Die US-amerikanischen Geheimbehörden wollen sich mit der fiktiven privaten Datenbank «WorldShare» zusammenschliessen. Die Verantwortlichen sind überzeugt, dass die nationale Cybersicherheit nur gewährleistet ist, wenn der Datenschutz aufgegeben wird.
Die Kräfte sollen gebündelt, Technologien und Daten ausgetauscht werden. So könnte jeder Mensch jederzeit und überall gefunden werden. Diese Dystopie wird im Roman «Going Zero» erzählt.
Eine schier unlösbare Aufgabe
Damit die Fusion gelingt, braucht es einen letzten Test – zehn Freiwillige «go zero»: Sie tauchen für 30 Tage unter – mit dem Auftrag, absolut keine Spuren zu hinterlassen und vom digitalen Radar zu verschwinden. Sollten die vereinten Kräfte der US-Geheimbehörden und von «WorldShare» die Menschen tatsächlich nicht ausfindig machen können, platzt der Deal.

VORLIEGENDE LISTE

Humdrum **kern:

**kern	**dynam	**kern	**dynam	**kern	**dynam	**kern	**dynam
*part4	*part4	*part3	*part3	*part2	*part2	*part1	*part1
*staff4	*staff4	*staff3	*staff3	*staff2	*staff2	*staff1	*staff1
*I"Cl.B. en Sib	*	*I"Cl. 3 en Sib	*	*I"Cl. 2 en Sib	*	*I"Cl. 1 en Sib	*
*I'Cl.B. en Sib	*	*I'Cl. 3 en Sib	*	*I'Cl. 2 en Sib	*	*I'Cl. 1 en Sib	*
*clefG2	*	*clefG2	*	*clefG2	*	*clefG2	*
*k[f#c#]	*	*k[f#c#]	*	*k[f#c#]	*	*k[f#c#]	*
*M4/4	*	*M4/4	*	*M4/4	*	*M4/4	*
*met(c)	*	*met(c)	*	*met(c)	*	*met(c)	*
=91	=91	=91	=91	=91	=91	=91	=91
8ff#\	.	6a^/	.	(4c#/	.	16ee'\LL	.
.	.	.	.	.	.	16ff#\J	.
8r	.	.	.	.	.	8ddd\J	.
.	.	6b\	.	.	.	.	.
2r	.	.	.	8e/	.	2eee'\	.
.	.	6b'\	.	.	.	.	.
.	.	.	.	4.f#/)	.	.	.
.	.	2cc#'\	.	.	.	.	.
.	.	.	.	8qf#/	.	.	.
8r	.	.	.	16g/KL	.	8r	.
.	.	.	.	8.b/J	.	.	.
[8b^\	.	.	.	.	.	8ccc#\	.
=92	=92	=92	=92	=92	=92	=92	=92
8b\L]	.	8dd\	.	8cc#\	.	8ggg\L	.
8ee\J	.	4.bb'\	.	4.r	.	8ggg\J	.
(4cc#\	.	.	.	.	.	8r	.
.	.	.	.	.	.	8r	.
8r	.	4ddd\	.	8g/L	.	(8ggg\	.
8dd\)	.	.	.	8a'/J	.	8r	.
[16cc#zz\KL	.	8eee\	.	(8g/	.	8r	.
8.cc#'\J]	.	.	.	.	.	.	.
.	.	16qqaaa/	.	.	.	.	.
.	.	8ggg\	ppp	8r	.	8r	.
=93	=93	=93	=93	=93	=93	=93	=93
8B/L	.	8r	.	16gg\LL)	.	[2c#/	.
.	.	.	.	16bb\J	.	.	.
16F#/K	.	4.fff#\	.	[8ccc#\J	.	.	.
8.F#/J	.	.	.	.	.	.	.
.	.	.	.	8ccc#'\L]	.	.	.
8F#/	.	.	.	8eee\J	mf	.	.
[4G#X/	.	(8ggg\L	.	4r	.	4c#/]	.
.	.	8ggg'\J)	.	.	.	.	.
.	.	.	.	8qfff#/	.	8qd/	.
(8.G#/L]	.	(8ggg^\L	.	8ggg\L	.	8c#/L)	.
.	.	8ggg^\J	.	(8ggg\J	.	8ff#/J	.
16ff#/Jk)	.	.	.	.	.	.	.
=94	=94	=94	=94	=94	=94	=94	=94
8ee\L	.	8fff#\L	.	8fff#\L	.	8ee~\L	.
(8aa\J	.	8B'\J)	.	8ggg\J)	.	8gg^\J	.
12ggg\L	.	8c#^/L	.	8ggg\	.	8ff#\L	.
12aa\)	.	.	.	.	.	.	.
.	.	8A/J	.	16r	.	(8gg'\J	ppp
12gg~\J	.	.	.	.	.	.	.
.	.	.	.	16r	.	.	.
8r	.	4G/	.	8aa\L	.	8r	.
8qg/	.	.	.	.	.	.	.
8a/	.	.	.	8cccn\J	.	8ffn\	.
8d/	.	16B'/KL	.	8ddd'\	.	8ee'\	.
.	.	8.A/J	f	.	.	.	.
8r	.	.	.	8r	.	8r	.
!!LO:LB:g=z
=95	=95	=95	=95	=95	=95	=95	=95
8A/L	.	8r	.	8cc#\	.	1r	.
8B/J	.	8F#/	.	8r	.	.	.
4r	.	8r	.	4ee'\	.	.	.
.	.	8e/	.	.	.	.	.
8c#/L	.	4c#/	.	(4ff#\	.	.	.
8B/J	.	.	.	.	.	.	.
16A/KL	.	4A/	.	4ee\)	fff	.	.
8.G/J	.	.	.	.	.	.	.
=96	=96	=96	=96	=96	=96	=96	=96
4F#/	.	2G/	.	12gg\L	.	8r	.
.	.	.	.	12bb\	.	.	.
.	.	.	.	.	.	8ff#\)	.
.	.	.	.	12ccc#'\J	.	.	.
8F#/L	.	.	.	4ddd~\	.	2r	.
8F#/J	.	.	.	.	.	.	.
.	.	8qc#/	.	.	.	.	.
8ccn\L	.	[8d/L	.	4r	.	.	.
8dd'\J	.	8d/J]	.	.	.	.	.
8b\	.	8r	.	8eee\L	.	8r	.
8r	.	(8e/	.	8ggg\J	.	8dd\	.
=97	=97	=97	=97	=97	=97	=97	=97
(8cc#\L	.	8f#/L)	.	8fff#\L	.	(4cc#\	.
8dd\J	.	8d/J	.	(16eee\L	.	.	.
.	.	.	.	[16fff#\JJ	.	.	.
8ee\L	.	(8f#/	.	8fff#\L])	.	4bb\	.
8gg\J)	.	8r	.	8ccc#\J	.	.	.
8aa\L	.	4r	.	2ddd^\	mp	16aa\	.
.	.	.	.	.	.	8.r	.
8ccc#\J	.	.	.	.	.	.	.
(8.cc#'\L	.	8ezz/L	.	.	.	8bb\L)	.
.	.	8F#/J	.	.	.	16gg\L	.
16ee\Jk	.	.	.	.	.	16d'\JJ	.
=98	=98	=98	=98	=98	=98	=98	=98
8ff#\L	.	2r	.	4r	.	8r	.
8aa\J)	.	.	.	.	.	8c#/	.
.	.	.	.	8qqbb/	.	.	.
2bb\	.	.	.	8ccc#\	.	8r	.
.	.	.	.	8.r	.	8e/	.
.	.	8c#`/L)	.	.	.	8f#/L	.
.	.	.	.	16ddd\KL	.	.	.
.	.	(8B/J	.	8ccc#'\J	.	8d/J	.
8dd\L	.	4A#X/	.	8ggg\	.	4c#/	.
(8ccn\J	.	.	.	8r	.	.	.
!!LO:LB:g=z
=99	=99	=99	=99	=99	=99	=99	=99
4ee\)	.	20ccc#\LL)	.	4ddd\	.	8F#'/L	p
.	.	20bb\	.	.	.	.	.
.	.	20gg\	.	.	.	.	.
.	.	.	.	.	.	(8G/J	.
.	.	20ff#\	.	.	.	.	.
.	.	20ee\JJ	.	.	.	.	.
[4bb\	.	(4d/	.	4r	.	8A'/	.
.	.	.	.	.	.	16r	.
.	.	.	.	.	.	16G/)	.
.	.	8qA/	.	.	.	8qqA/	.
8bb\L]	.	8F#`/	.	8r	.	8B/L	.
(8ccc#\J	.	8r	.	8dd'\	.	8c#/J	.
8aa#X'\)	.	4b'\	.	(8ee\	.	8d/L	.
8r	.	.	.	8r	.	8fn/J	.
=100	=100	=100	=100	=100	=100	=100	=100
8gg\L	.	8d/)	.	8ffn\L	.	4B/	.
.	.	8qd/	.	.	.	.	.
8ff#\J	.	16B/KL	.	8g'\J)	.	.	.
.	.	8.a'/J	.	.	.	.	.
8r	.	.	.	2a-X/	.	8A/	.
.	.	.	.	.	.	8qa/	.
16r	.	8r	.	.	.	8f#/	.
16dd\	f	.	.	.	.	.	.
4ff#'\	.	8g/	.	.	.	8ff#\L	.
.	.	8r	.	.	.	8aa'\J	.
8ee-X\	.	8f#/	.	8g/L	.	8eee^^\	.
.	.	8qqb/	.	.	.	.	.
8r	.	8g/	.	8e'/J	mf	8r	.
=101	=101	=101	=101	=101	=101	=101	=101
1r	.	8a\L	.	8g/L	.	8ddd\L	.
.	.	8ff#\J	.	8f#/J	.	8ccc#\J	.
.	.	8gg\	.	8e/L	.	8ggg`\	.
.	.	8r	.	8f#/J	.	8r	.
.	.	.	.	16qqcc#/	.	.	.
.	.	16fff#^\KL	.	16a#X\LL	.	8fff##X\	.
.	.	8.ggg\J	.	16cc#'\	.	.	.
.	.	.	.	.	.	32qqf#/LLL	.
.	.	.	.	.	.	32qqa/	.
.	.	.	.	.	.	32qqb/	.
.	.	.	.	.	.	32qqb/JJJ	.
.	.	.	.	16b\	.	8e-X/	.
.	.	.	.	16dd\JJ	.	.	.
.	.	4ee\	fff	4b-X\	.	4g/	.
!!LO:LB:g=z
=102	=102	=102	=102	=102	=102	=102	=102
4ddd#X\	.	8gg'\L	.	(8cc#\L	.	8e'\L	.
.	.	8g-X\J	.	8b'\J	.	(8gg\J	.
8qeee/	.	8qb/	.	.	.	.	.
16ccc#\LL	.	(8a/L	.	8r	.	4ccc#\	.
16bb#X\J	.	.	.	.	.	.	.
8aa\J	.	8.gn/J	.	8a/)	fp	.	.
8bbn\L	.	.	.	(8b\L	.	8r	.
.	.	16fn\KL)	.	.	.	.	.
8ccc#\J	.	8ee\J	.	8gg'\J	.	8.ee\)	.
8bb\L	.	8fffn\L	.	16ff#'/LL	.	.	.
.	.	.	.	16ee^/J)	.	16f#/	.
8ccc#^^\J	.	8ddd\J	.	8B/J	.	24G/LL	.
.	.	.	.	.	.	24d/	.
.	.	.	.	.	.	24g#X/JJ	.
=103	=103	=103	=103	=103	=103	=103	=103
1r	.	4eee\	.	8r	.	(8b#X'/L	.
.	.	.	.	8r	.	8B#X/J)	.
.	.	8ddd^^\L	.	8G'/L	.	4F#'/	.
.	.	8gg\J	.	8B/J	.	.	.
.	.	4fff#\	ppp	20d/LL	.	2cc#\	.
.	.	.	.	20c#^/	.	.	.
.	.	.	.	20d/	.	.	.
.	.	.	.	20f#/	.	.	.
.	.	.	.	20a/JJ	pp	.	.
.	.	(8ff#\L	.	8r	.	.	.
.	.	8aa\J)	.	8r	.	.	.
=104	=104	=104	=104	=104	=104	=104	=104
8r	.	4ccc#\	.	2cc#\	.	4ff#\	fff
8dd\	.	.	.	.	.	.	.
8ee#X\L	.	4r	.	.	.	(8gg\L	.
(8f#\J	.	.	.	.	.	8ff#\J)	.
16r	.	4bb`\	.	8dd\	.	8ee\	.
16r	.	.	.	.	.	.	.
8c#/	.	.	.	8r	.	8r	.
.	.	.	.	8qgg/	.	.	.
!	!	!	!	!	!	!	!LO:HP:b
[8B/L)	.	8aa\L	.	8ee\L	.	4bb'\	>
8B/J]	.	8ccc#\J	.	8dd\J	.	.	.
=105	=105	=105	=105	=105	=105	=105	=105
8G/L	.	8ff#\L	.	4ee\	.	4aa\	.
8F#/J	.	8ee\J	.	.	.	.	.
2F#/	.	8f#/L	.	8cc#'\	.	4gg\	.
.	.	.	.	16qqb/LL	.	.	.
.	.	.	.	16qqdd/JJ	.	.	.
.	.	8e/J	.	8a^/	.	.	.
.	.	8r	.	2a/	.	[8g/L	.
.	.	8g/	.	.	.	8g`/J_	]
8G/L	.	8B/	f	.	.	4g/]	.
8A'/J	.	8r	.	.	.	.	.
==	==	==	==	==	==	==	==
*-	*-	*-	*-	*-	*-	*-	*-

AUFGABEN
• 1. Beantworte zum Text über «Going Zero» diese Fragen:
(a) Wovon sind die Verantwortlichen der US-Geheimbehörden überzeugt?
(b) Wie viele Freiwillige tauchen beim letzten Test unter, und für wie lange?
(c) Was passiert, wenn die Freiwilligen nicht ausfindig gemacht werden können?
• 2. Schreibe den Text über «Going Zero» nach seinem letzten Satz weiter.
Die Liste hat mit dem Text über «Going Zero» nichts zu tun.

LÖSUNGEN
• 1.
(a) Sie glauben, dass die nationale Cybersicherheit nur gewährleistet ist, wenn der Datenschutz aufgegeben wird.
(b) Zehn Freiwillige tauchen für 30 Tage unter.
(c) Dann platzt der Deal.

• 2.
Das scheint eine schier unlösbare Aufgabe. KI gewährleistet die fast totale Überwachung. Eine Armada an Hilfsmitteln steht zur Verfügung: Kameras von Passanten, an Helmen von Fahrradkurieren, in Drohnen. Systeme, die Verhalten analysieren und vorhersagen. Software, die Alltagsgegenstände in Wanzen verwandelt.
Mit dieser Geschichte stellt Anthony McCarten eine zentrale Frage: Was wiegt schwerer, die Freiheit des Einzelnen oder die Sicherheit des Ganzen? «Alles, was das Leben reicher macht, was uns effizienter sein lässt und uns Gutes tun lässt, ist toll», sagt er im Gespräch.
Und alles, was nach Manipulation unseres unabhängigen Denkens rieche, was falsche Informationen verbreite und für politische Unruhen sorge, mache deutlich, wo Handlungsbedarf für Reaktionen und Regulierungen bestehe, so McCarten.
Kein Schutz ohne Regulierungen
Was geschieht, wenn es noch keine oder zu wenige Regulierungen gibt, projiziert McCarten in «Going Zero». Das Besondere daran: Er erzählt die Geschichte aus unterschiedlichen Perspektiven. Die Leserinnen und Leser sind ständig mit unterschiedlichen Denkweisen und Werten konfrontiert.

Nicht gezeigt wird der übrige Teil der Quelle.